Und schlimmstenfalls auch alleine, auch Treppen hoch. Was tut man nicht alles als Tester … Mit beiden Händen an den Chrombügeln trägt es sich fast besser als am Griff oben. Während ich langsam wieder zu Atem komme und die Anlage vorglüht, bewundere ich noch ein wenig die Optik – so ein OrangeHalfstack hat einfach Stil.

Ein leichtes Brummen ist zu hören, ansonsten herrscht lüfterlose Ruhe. Daran ändert sich auch nach dem Umlegen des Standby-Schalters nichts. Komplett rauschfrei ist das nicht, aber zum einen ist es nicht sonderlich laut und zum anderen verschwindet das ganz schnell. Dann habe ich nämlich nur noch Ohren für den TON.

Meine Fresse … Warm, schon bei kleiner Lautstärke drückend und organisch. Der Sound steht wie dreidimensional im Raum, sodass sich das Gefühl einstellt, den Sound anfassen zu können. Dafür hat sich das Schleppen schon gelohnt. Je nach Gain-Einstellung und Input reicht die Klangpalette von komplett clean über „Edge of Breakup“-Sounds bis hin zu dreckigem Overdrive

– und das alles ohne Einbußen bei den eben beschriebenen Eigenschaften. Selbst in den Extremen sitzt der Bass fett im Gesamtsound. Die Klangregelung ist als passiver Tone-Stack interaktiv (die Einstellung eines Reglers beeinflusst also die beiden anderen mit) und lässt keine radikalen Änderungen zu. Was sie aber kann, ist ein weites Feld von Nuancen bereitzustellen.

****************************************

Zu bearbeitende Aufgaben >>
1. Wie lässt sich der Verstärker laut dem Testbericht fast besser tragen als am Griff oben?
2. Wiederhole aus dem Testbericht wörtlich die Stelle, die mit den Worten „Und schlimmstenfalls auch“ einsetzt und mit „für den TON.“ schließt.

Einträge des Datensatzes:
****************************************

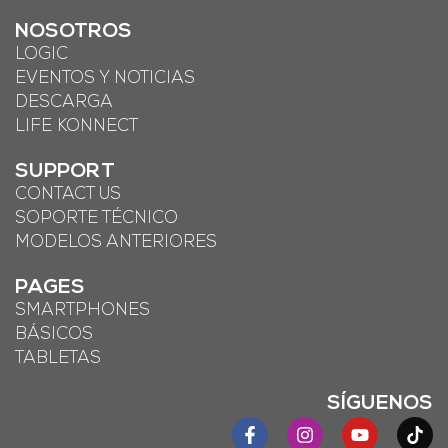
NOSOTROS
LOGIC
EVENTOS Y NOTICIAS
DESCARGA
LIFE KONNECT
SUPPORT
CONTACT US
SOPORTE TÉCNICO
MODELOS ANTERIORES
PAGES
SMARTPHONES
BÁSICOS
TABLETAS
SÍGUENOS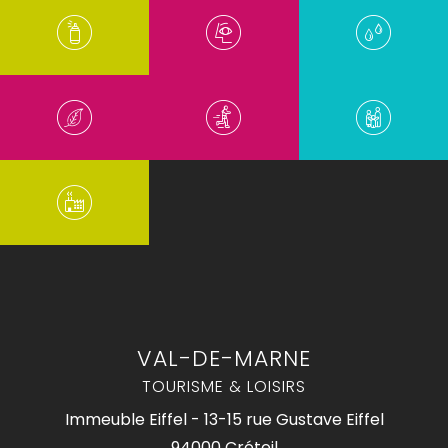
VAL-DE-MARNE
TOURISME & LOISIRS
Immeuble Eiffel - 13-15 rue Gustave Eiffel
94000 Créteil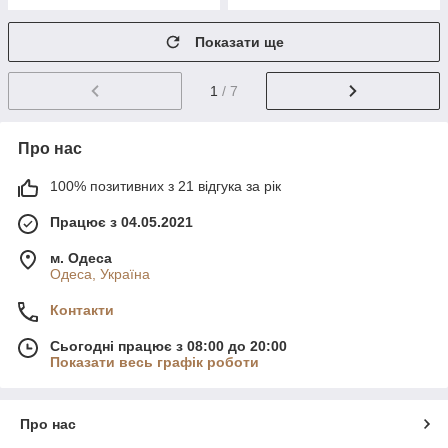
Показати ще
1
/ 7
Про нас
100% позитивних з 21 відгука за рік
Працює з 04.05.2021
м. Одеса
Одеса, Україна
Контакти
Сьогодні працює з 08:00 до 20:00
Показати весь графік роботи
Про нас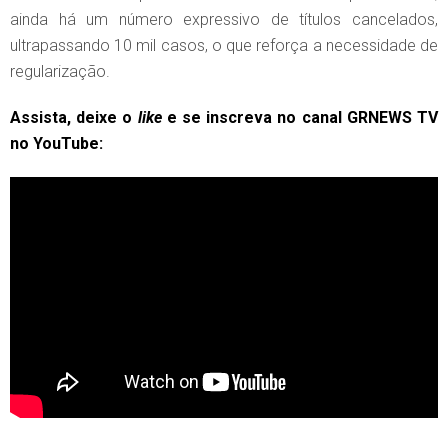
ainda há um número expressivo de títulos cancelados,
ultrapassando 10 mil casos, o que reforça a necessidade de
regularização.
Assista, deixe o
like
e se inscreva no canal GRNEWS TV
no YouTube: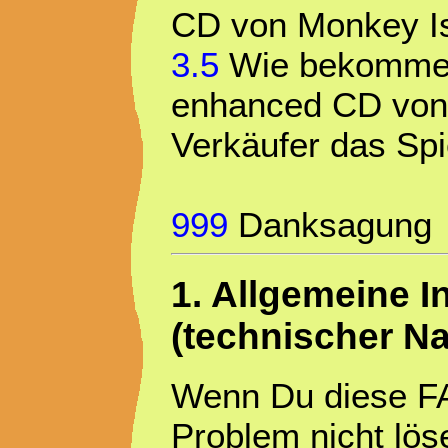
CD von Monkey I
3.5
Wie bekomme i
enhanced CD von 
Verkäufer das Spie
999
Danksagung
1. Allgemeine In
(technischer Na
Wenn Du diese FA
Problem nicht löse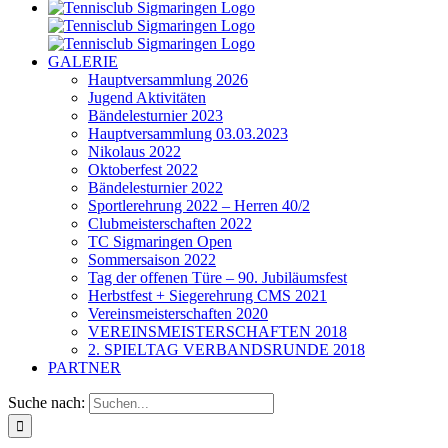
GALERIE
Hauptversammlung 2026
Jugend Aktivitäten
Bändelesturnier 2023
Hauptversammlung 03.03.2023
Nikolaus 2022
Oktoberfest 2022
Bändelesturnier 2022
Sportlerehrung 2022 – Herren 40/2
Clubmeisterschaften 2022
TC Sigmaringen Open
Sommersaison 2022
Tag der offenen Türe – 90. Jubiläumsfest
Herbstfest + Siegerehrung CMS 2021
Vereinsmeisterschaften 2020
VEREINSMEISTERSCHAFTEN 2018
2. SPIELTAG VERBANDSRUNDE 2018
PARTNER
Suche nach: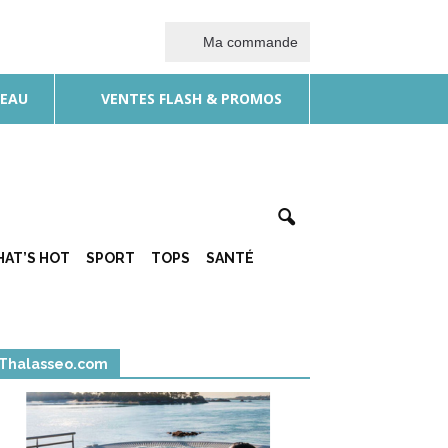
Ma commande
DEAU
VENTES FLASH & PROMOS
AT’S HOT
SPORT
TOPS
SANTÉ
Thalasseo.com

****************************************

Lösungen >>
1. Mit beiden Händen an den Chrombügeln.

2.
Und schlimmstenfalls auch alleine, auch Treppen hoch. Was tut man nicht alles als Tester … Mit beiden Händen an den Chrombügeln trägt es sich fast besser als am Griff oben. Während ich langsam wieder zu Atem komme und die Anlage vorglüht, bewundere ich noch ein wenig die Optik – so ein OrangeHalfstack hat einfach Stil.

Ein leichtes Brummen ist zu hören, ansonsten herrscht lüfterlose Ruhe. Daran ändert sich auch nach dem Umlegen des Standby-Schalters nichts. Komplett rauschfrei ist das nicht, aber zum einen ist es nicht sonderlich laut und zum anderen verschwindet das ganz schnell. Dann habe ich nämlich nur noch Ohren für den TON.